Et pourtant, Berne tient la comparaison avec d’autres capitales, bien que, d’un point de vue économique, elle soit moins dynamique que Washington, Ottawa ou Vienne. «Ces villes ne misent pas uniquement sur leur statut de capitale qui leur garantit certes une certaine stabilité, mais elles se concentrent aussi sur la diversification et l’expansion, en favorisant des industries basées sur la connaissance. Ces villes prennent donc des initiatives pour élargir leur base économique», analyse Heike Mayer.

La spécialiste, qui a mené une étude sur les fonctions de capitale de la région de Berne pour l’association Région capitale Suisse, affirme qu’il existe des possibilités: «Berne a du potentiel pour se développer en tant que centre de prise de décisions. Elle réunit une forte concentration de cadres ainsi que le pouvoir législatif au même endroit, plus toutes les activités qui reposent sur sa fonction politique, comme les lobbyistes et les sociétés de relations publiques ou d’informatique qui travaillent pour l’administration».

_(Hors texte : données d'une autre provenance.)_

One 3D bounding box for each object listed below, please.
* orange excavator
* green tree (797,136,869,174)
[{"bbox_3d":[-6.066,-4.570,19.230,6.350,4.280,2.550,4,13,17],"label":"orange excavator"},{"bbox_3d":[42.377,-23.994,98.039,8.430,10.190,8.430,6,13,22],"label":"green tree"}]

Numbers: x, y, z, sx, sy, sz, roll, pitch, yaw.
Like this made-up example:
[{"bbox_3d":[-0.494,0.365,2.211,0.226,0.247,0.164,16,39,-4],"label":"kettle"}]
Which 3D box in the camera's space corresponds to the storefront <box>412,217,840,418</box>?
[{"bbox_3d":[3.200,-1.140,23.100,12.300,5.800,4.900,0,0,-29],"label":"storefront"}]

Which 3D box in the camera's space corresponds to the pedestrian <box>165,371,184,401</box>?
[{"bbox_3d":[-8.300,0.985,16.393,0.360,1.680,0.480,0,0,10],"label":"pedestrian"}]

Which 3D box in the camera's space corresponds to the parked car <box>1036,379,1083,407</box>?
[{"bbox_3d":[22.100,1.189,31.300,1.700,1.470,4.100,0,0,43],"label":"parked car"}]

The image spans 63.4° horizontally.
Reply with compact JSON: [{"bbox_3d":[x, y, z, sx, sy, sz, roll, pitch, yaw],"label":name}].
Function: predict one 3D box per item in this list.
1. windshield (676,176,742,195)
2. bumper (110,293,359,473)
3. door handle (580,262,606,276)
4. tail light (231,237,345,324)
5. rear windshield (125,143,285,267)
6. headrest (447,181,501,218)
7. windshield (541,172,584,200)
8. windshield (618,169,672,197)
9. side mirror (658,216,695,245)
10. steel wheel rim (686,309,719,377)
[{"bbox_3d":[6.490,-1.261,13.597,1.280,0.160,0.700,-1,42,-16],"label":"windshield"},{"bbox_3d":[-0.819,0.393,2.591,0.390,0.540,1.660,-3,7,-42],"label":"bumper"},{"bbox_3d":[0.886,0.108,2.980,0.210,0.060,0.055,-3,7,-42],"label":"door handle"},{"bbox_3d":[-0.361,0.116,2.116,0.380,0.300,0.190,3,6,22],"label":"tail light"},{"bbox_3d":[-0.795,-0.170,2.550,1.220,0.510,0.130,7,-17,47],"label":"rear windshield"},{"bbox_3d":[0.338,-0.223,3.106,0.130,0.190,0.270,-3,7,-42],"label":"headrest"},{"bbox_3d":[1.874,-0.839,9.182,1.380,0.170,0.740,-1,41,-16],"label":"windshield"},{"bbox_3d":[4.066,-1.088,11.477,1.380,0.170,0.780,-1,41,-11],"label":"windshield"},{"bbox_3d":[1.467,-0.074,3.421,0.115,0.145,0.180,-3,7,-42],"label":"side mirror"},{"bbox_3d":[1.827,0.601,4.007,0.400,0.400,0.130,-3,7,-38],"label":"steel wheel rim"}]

Ainsi, l’étude suggère que la région travaille sur une image de centre créatif, innovant et dynamique, en précisant ce qu’elle a à offrir et quel rôle elle peut jouer.

Créer une niche

Daniel Müller-Jentsch considère qu’il faudrait se concentrer sur une stratégie de niche, comme Zurich qui s’est spécialisée dans la finance et les services, ou la région lémanique qui a encouragé des multinationales à venir installer leur siège social. «Berne n’a pas tout ça et doit donc travailler avec ce qu’elle a, qui n’est pas seulement l’administration fédérale mais aussi des activités à valeur ajoutée ainsi que des industries de service qui l’entourent. Je pense qu’il est important d’aller dans cette direction, mais ce serait aussi dangereux de ne compter que sur l’administration.»

Cependant, Heike Mayer relève que le fait de jouer un rôle différent des centres économiques importants peut être aussi un avantage, en ceci qu’il offre à la capitale une forme d’indépendance tout en étant facile d’accès.

Cette proximité pourrait être un autre argument de vente, estime Daniel Müller-Jentsch: «La Suisse est un vaste réseau urbain. Berne peut profiter d’un renversement de situation à Genève et Zurich, toutes deux victimes de leur succès, avec des problèmes structurels, comme le logement ou le transport».

Association fondée le 2 décembre 2010 par les cinq cantons de Berne, Fribourg, Neuchâtel, Soleure et du Valais ainsi que par plusieurs organisations régionales et presque toutes les principales villes et communes de ces cantons.

L’idée est de créer une zone de coopération, un réseau flexible avec ses membres et des «observateurs», soit des villes comme Neuchâtel ou Bulle et des régions comme l’Emmental.

Les partenaires conservent toutes leurs compétences et peuvent décider de participer au cas par cas.